The draft Bill imposes specific additional duties for online platforms which are “likely to be accessed by children”. In practice, this will mean all online platforms, since a platform will be so considered if it is “possible” for children to access it. These additional duties require platforms to prevent content which is harmful to children from being made available. By creating such a low bar before these additional duties apply, there is a real risk that the entirety of a platform will be moderated to make it child-friendly, meaning the removal of content which is neither illegal nor even harmful to adults.
From a privacy perspective, the draft Bill contains no meaningful safeguards to ensure that encrypted and private communication platforms are not subject to the same requirements as public platforms. Without such safeguards, private channels will need to be monitored, and even providing end-to-end encryption could risk non-compliance with the legislation. As a member of the Global Encryption Coalition, we will continue to defend the availability of strong encryption as a critical means of ensuring all of our privacy and security.
THE DOWNRIGHT CONFUSING
Seemingly in response to concerns following the suspension of Donald Trump from social media, large platforms will have further duties relating to “content of democratic importance”. Specifically, they will be required to consider “the free expression of content of democratic importance” when making content moderation decisions, and to ensure that their policies “apply in the same way to a diversity of political opinion”. The definition of “content of democratic importance” is vague: referring to content which “is or appears to be specifically intended to contribute to democratic political debate in the United Kingdom or a part or area of the United Kingdom”. This requirement is not only confusing, but potentially inconsistent with the legislation’s aim to prevent harm, given that it is sometimes political figures who incite violence on social media.
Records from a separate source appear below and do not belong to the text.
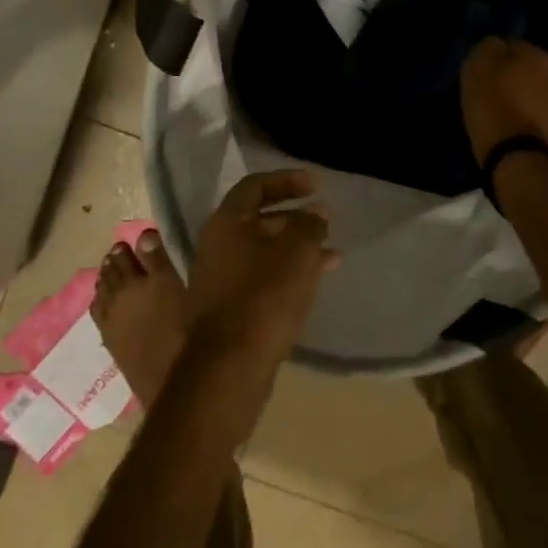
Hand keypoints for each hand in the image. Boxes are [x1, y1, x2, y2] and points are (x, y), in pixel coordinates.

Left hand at [183, 170, 337, 422]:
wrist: (228, 368)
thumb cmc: (264, 297)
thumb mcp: (298, 251)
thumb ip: (310, 224)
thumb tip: (315, 213)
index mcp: (226, 222)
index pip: (255, 186)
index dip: (287, 180)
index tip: (317, 184)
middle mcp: (215, 245)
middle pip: (258, 218)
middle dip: (295, 217)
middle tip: (325, 220)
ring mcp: (218, 278)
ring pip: (263, 250)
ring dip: (296, 247)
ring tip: (332, 254)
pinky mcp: (226, 308)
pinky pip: (260, 277)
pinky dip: (286, 272)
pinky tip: (313, 282)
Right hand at [461, 37, 547, 163]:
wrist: (516, 156)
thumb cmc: (493, 105)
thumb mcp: (477, 67)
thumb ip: (489, 48)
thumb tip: (497, 45)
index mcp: (539, 55)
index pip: (514, 46)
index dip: (497, 57)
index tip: (483, 70)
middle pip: (531, 70)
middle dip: (516, 77)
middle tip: (494, 90)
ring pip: (539, 93)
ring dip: (526, 98)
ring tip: (504, 111)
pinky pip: (541, 116)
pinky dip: (530, 119)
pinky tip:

In addition, the draft Bill would establish a set of duties in relation to “journalistic content”, defined as content published by a “recognised news publisher”, or such content when it is shared by a user. Entities considered to be “recognised news publishers” must meet a number of criteria such as whether the entity has as its principal purpose the publication of news-related material, publishes such material in the course of a business, is subject to a standards code and has policies and procedures for handling and resolving complaints. But the entity must be registered in the UK, leaving news publishers from outside the UK without protection, and would also exclude other forms of journalism, such as citizen journalism. It also creates an inconsistent regulatory approach in which the same words would be protected if contained within a news article, but not if an individual person posts them.
The draft Bill will now undergo pre-legislative scrutiny by a committee of the UK Parliament over the next few weeks. Based on the result of the committee’s scrutiny, the government has committed to introducing a revised Bill to Parliament before the end of 2021. GPD, as part of the Save Online Speech coalition, will be calling for significant revisions to the Bill to address our concerns, and ensure that the final legislation fully respects our rights to freedom of expression and privacy.